Transcribed page contents

================

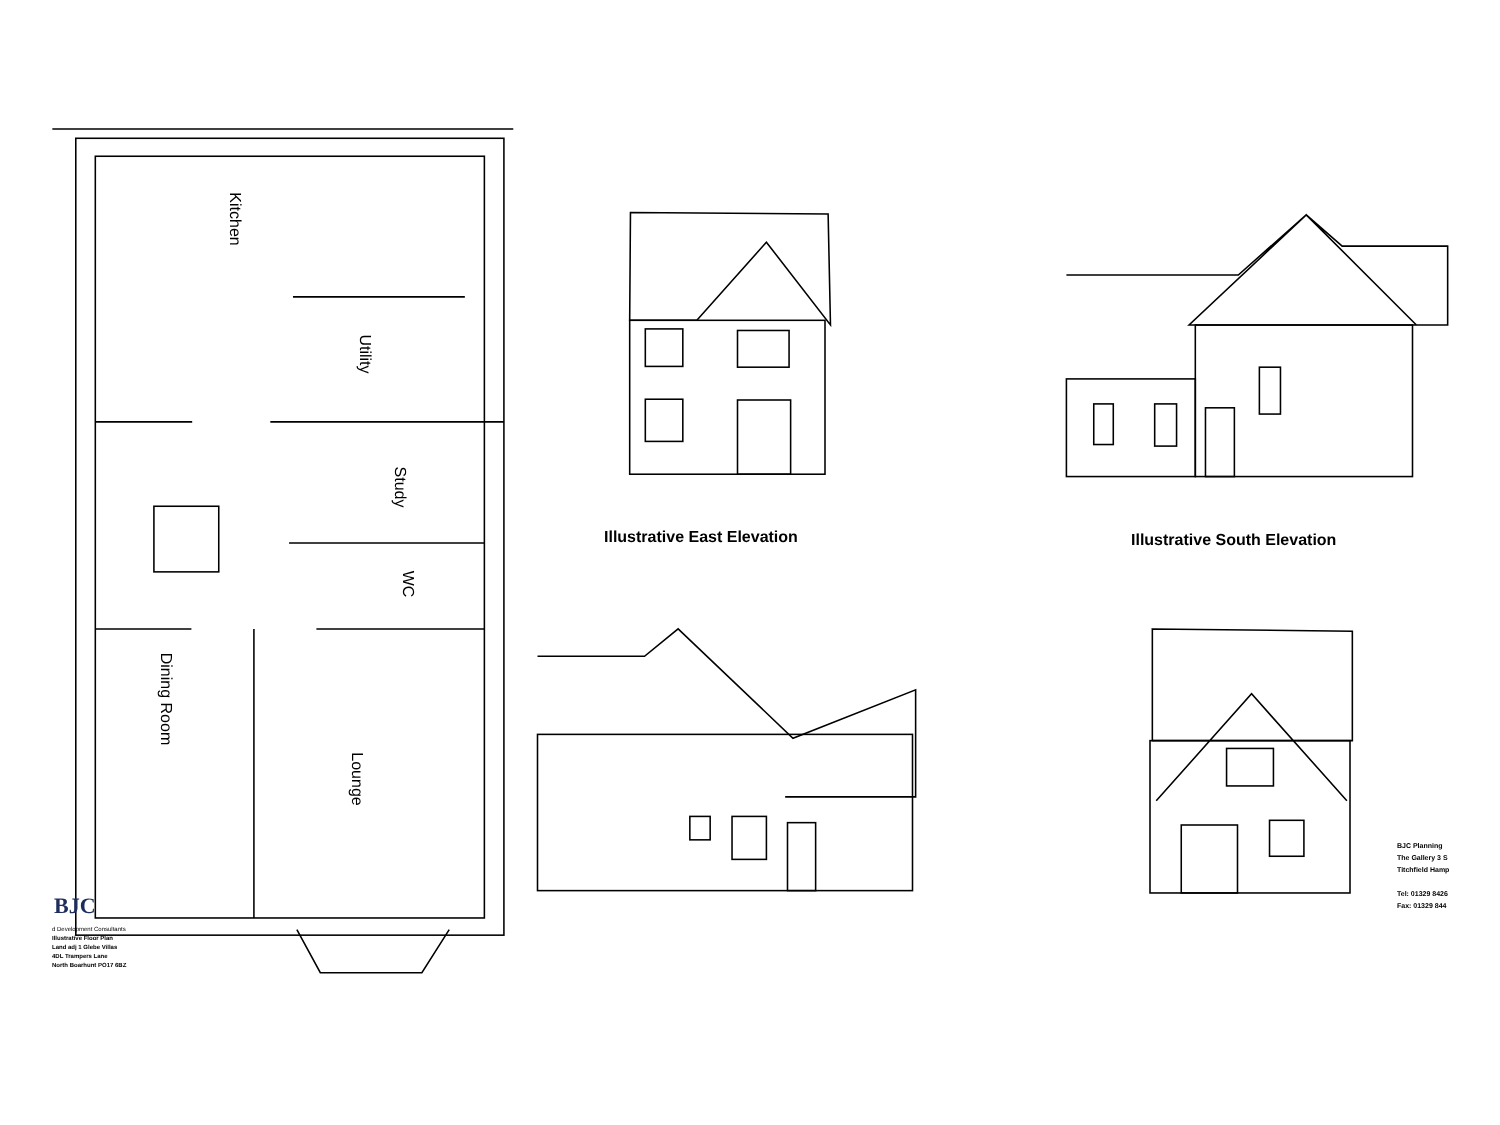Illustrative East Elevation Illustrative South Elevation
Kitchen
Utility
Study
WC
Dining Room
Lounge
BJC
d Development Consultants
Illustrative Floor Plan
Land adj 1 Glebe Villas
4DL Trampers Lane
North Boarhunt PO17 6BZ
BJC Planning
The Gallery 3 S
Titchfield Hamp
Tel: 01329 8426
Fax: 01329 844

================

◆ What to do
Reproduce every record word for word. The copy must contain no pictures.

◆ Solution to the problem
Illustrative East Elevation Illustrative South Elevation
Kitchen
Utility
Study
WC
Dining Room
Lounge
BJC
d Development Consultants
Illustrative Floor Plan
Land adj 1 Glebe Villas
4DL Trampers Lane
North Boarhunt PO17 6BZ
BJC Planning
The Gallery 3 S
Titchfield Hamp
Tel: 01329 8426
Fax: 01329 844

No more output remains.